From the data that follows, print exactly the lines starting at the one containing "left back paw: (175, 484)" and ending at the one containing "left shoulder: (449, 616)"; include both of them and nothing more.
BEGIN DATA FOR PROCESSING
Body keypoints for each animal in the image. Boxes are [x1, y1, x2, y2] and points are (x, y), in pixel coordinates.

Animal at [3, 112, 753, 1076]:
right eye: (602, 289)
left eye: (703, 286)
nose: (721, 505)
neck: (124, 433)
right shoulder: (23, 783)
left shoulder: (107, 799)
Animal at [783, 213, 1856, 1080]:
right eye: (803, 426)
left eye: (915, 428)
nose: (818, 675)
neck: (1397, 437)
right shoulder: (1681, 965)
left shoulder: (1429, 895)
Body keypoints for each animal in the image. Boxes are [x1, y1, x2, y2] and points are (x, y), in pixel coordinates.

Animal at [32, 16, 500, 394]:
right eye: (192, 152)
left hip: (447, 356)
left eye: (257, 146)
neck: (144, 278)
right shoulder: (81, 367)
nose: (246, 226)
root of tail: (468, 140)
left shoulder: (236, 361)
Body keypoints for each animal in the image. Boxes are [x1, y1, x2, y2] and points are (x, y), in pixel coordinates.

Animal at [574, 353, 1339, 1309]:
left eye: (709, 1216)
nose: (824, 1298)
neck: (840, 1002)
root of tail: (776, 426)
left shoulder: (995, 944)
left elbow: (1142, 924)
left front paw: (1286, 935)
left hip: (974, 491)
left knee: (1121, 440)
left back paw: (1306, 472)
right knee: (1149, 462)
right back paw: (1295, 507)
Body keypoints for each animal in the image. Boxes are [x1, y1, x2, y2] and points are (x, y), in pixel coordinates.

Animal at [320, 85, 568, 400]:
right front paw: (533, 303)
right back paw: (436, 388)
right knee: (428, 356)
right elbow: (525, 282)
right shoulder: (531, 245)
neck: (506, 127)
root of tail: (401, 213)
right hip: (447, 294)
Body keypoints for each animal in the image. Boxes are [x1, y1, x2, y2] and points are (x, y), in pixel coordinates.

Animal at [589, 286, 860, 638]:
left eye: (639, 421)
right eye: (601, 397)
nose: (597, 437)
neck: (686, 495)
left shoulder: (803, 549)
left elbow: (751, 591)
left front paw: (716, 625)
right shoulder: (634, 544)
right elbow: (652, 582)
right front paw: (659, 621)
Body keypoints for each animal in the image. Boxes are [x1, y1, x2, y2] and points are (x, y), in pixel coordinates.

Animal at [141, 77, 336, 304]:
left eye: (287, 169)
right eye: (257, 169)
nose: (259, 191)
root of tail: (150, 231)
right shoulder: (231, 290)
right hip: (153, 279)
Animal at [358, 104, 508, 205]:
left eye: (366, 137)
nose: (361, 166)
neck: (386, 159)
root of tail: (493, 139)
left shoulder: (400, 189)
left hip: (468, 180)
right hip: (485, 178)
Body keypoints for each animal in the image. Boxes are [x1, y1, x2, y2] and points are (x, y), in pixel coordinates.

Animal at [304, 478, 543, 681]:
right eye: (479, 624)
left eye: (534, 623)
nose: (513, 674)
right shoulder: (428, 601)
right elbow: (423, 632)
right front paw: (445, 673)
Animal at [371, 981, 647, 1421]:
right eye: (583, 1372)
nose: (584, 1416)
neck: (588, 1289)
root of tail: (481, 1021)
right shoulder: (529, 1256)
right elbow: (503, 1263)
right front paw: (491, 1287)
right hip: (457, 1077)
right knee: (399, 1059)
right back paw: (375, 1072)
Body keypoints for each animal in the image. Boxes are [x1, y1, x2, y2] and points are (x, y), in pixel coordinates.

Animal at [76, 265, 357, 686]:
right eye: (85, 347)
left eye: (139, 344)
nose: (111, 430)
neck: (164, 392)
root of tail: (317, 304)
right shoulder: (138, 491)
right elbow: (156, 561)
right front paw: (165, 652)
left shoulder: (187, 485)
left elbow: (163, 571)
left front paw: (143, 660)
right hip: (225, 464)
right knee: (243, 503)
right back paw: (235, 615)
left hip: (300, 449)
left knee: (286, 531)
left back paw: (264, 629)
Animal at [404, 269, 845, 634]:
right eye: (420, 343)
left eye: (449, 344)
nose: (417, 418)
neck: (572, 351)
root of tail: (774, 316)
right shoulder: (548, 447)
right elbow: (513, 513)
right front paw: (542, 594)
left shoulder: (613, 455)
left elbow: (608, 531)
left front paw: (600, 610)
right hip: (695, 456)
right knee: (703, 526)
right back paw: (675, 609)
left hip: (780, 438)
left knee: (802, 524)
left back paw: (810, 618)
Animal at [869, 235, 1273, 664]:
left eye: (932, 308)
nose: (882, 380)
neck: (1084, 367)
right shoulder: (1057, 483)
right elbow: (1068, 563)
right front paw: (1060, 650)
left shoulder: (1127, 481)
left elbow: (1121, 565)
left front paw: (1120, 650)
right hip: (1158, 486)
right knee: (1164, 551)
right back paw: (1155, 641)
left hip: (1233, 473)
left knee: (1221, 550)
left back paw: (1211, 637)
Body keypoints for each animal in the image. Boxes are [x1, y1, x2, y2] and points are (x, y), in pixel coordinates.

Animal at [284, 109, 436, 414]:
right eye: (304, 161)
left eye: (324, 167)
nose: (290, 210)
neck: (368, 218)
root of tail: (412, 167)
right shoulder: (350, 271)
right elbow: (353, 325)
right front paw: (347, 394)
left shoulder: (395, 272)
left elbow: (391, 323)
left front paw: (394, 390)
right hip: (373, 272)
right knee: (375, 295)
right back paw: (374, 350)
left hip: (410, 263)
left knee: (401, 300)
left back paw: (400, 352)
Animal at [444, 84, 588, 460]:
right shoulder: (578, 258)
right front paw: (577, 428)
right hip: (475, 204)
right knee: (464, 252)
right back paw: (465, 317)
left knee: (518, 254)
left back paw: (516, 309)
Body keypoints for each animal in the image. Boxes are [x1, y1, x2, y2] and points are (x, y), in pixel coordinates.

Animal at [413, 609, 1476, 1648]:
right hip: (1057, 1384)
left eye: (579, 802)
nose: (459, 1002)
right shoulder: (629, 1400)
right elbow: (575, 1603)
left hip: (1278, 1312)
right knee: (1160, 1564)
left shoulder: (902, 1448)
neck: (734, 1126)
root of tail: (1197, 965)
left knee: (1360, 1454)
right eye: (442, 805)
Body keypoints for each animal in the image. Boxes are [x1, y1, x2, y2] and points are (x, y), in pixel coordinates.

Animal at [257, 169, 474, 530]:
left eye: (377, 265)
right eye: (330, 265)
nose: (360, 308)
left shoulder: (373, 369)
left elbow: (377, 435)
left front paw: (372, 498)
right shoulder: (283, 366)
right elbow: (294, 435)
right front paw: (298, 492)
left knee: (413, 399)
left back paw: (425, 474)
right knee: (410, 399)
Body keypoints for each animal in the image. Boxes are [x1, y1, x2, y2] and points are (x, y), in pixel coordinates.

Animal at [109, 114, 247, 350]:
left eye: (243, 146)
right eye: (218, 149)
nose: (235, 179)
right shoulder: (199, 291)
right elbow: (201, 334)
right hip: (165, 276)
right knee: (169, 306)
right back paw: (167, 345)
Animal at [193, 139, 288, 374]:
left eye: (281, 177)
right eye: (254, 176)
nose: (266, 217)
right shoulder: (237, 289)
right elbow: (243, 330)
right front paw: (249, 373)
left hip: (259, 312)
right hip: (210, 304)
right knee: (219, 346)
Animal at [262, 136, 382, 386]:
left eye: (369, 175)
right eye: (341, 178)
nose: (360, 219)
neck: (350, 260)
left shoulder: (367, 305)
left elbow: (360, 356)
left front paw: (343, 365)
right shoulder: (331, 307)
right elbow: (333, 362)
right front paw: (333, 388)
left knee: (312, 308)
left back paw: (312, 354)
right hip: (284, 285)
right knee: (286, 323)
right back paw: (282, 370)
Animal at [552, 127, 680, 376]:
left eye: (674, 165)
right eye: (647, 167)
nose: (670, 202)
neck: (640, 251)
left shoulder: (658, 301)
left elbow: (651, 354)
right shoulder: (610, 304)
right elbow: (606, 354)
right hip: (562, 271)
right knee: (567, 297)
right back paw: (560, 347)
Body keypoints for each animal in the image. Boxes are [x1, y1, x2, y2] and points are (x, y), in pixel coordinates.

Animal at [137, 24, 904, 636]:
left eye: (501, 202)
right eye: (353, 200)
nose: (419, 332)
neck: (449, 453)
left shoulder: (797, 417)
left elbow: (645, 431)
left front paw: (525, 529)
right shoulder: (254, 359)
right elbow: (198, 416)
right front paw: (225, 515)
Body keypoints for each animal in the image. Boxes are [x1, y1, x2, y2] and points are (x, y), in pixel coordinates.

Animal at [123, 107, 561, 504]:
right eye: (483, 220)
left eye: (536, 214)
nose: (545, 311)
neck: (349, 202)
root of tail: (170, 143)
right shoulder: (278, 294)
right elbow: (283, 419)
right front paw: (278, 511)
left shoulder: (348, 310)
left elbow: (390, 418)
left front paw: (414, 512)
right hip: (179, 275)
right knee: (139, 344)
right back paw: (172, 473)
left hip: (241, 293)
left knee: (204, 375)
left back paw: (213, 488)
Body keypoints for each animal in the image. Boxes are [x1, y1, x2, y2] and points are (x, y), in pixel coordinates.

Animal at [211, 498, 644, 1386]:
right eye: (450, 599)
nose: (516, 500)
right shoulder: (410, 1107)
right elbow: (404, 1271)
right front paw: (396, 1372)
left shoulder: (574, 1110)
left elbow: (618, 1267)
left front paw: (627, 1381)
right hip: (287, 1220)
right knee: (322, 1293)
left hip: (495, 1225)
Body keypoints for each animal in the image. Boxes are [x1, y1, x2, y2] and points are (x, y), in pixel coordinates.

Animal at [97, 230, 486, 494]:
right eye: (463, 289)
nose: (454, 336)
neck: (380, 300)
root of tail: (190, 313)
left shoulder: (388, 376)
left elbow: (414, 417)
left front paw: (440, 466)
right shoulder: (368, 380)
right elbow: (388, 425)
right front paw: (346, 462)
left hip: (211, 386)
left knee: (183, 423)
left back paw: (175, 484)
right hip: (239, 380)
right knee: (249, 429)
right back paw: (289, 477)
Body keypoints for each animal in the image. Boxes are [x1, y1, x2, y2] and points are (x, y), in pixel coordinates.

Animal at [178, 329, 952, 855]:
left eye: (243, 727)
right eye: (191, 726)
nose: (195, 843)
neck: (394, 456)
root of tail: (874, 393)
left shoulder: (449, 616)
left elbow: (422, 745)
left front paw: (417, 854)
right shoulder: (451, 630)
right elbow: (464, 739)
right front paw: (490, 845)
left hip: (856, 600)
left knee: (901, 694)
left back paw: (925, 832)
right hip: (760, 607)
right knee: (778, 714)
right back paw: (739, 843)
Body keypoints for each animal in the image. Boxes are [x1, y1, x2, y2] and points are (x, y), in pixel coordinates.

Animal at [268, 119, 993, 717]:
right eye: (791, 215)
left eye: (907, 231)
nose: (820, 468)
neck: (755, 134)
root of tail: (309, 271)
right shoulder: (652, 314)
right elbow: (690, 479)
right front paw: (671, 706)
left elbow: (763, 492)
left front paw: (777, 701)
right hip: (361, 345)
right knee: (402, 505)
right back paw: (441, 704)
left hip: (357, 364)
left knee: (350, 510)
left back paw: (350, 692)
END DATA FOR PROCESSING
# ANSWER BOX
left back paw: (175, 484)
right hip: (239, 380)
right knee: (249, 429)
right back paw: (289, 477)
Body keypoints for each animal in the image. Boxes are [x1, y1, x2, y2] and points are (x, y), in pixel coordinates.

Animal at [178, 329, 952, 855]:
left eye: (243, 727)
right eye: (191, 726)
nose: (195, 843)
neck: (394, 456)
root of tail: (874, 393)
left shoulder: (449, 616)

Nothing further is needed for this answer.